WORK ITEM
Return each line of the entries that contains the string "thẩm", matching case exactly.

THE DATA
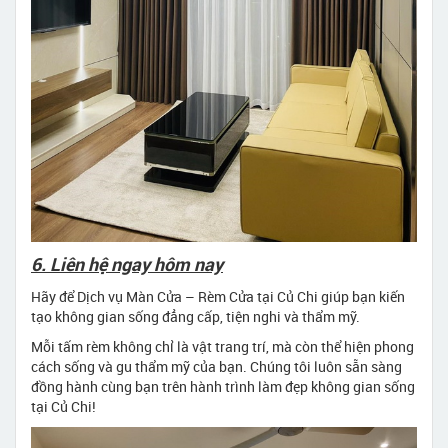
6. Liên hệ ngay hôm nay
Hãy để Dịch vụ Màn Cửa – Rèm Cửa tại Củ Chi giúp bạn kiến
tạo không gian sống đẳng cấp, tiện nghi và thẩm mỹ.
Mỗi tấm rèm không chỉ là vật trang trí, mà còn thể hiện phong
cách sống và gu thẩm mỹ của bạn. Chúng tôi luôn sẵn sàng
đồng hành cùng bạn trên hành trình làm đẹp không gian sống
tại Củ Chi!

WORKED SOLUTION
tạo không gian sống đẳng cấp, tiện nghi và thẩm mỹ.
cách sống và gu thẩm mỹ của bạn. Chúng tôi luôn sẵn sàng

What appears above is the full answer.